(Records from a data source)

###

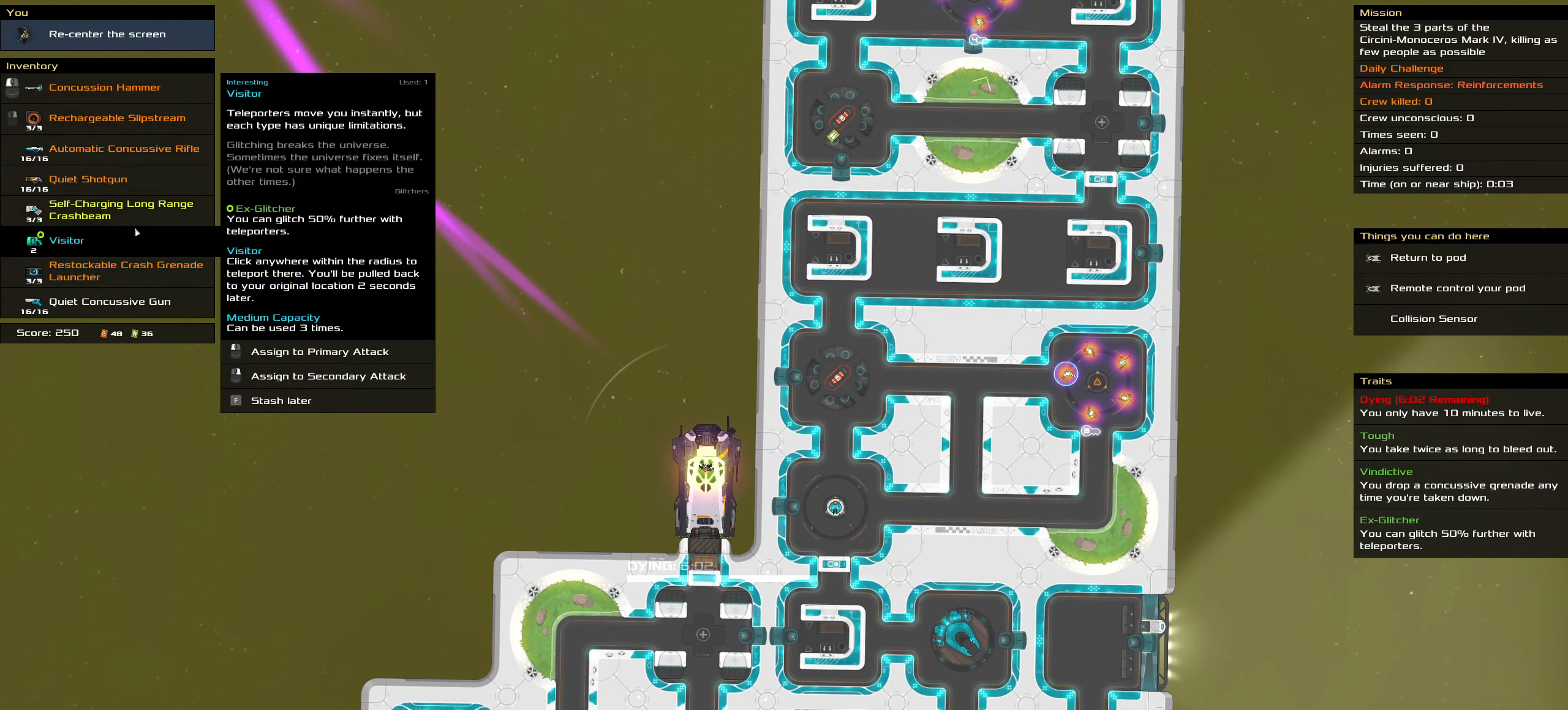
{"keys": [], "mouse": [], "events": [[83, "shift_l", "down"], [367, "shift_l", "up"]]}
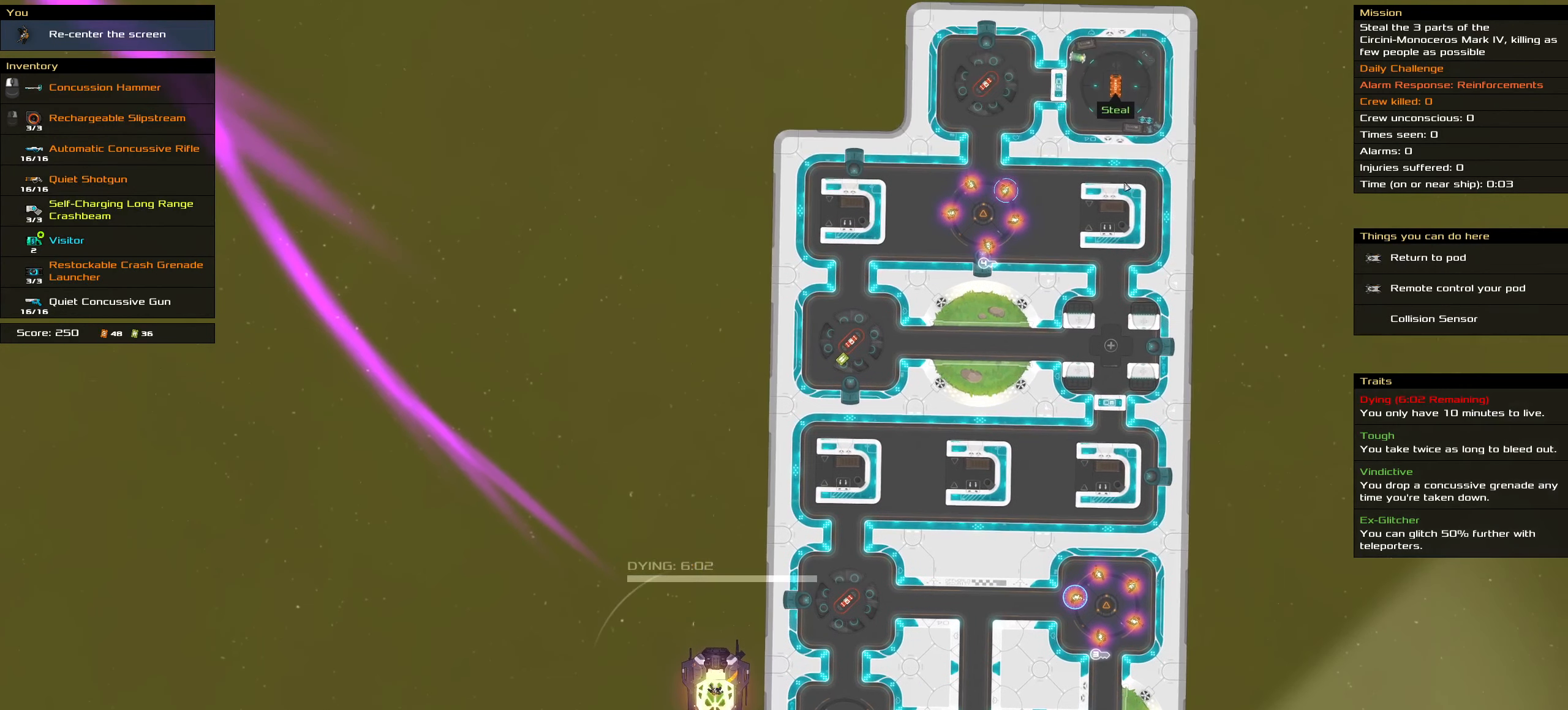
{"keys": [], "mouse": [], "events": []}
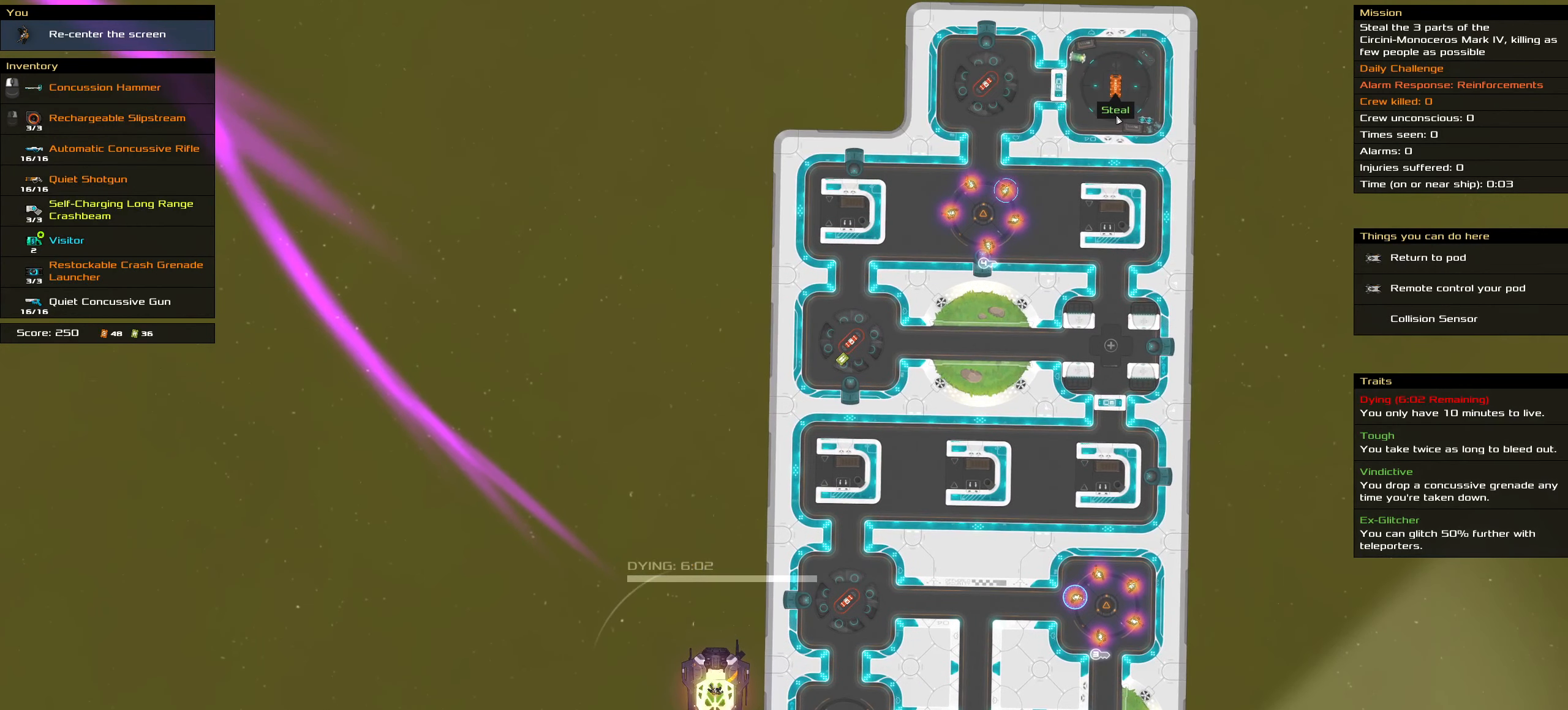
{"keys": [], "mouse": [], "events": []}
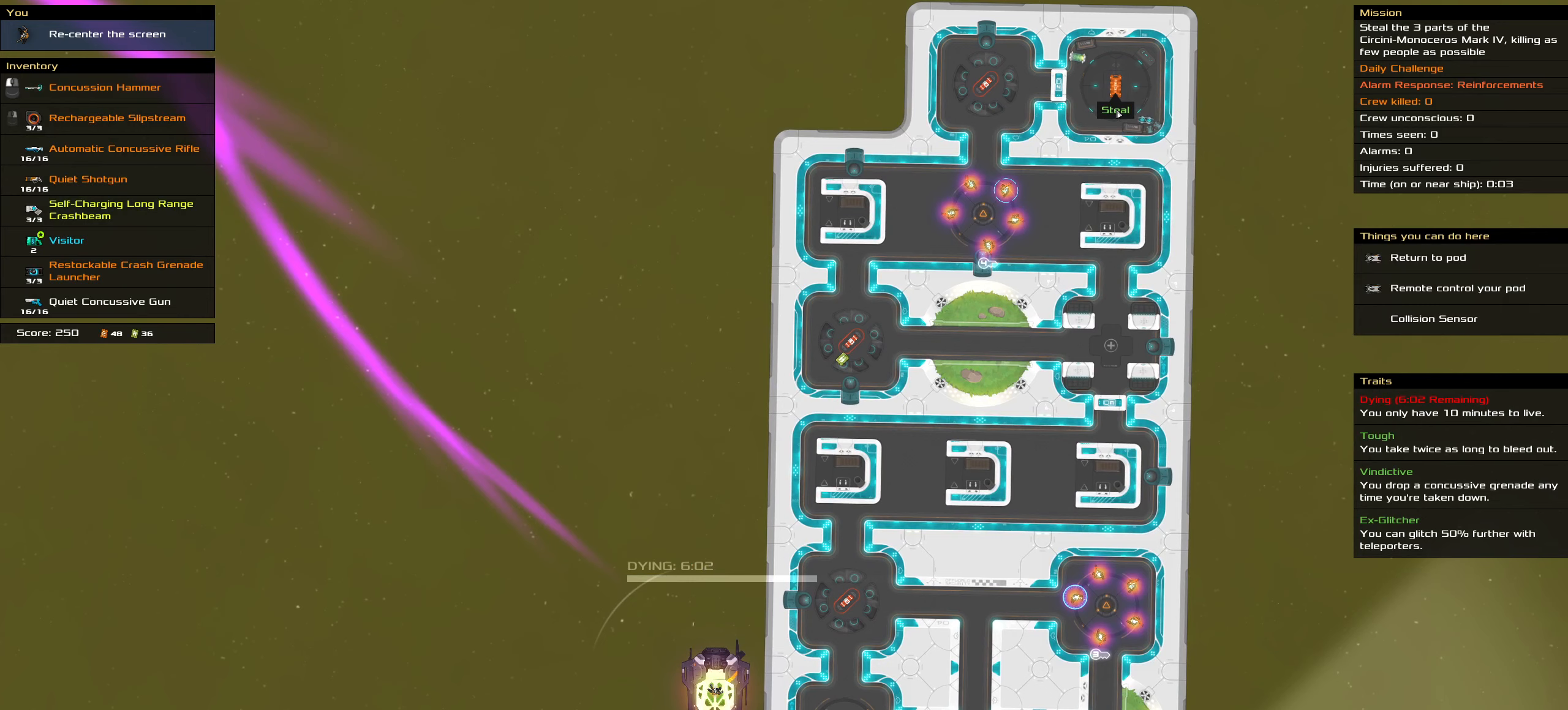
{"keys": [], "mouse": [], "events": []}
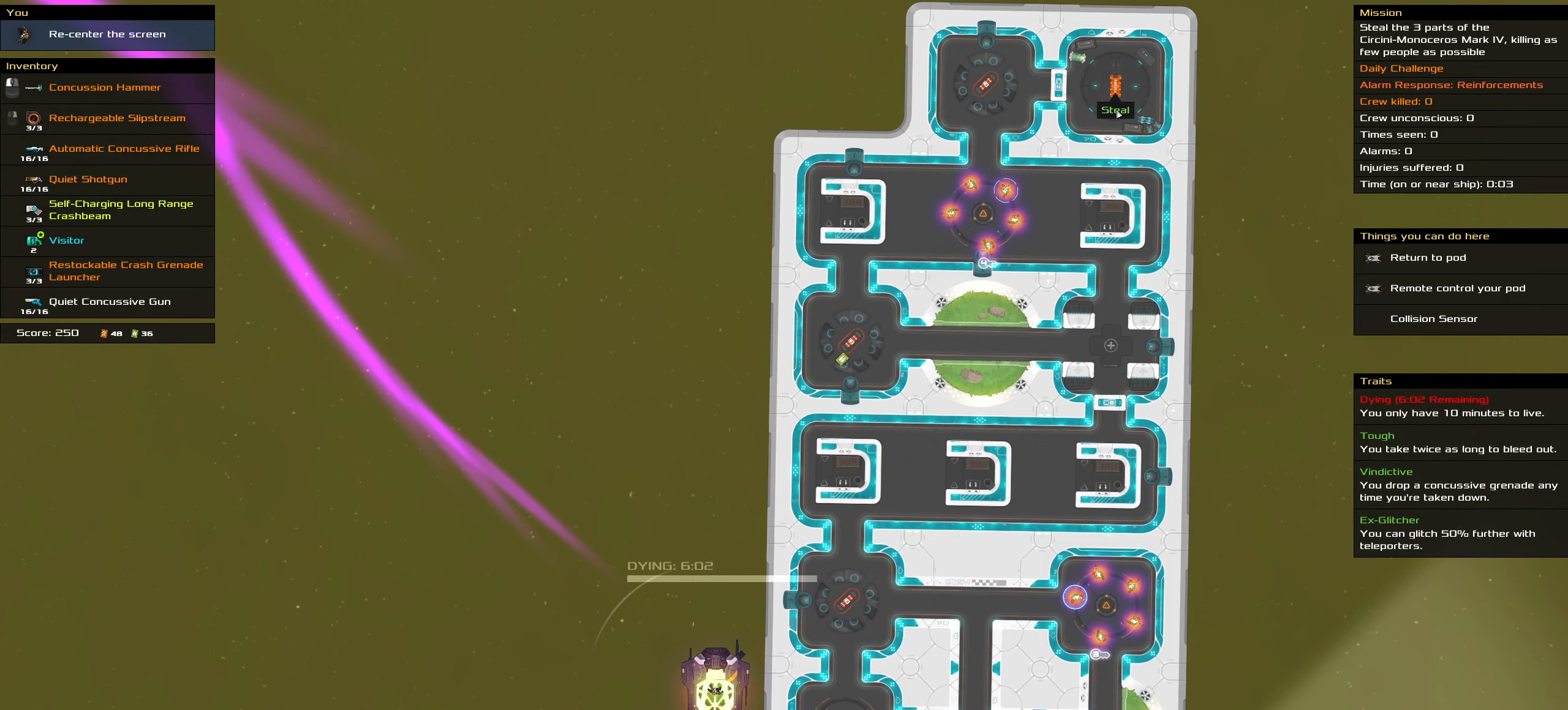
{"keys": [], "mouse": [], "events": []}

###

What you should do: Pictures do not belong in the copy. Please reproduce the entries above exactly otherwise.

Exercise response:
{"keys": [], "mouse": [], "events": [[83, "shift_l", "down"], [367, "shift_l", "up"]]}
{"keys": [], "mouse": [], "events": []}
{"keys": [], "mouse": [], "events": []}
{"keys": [], "mouse": [], "events": []}
{"keys": [], "mouse": [], "events": []}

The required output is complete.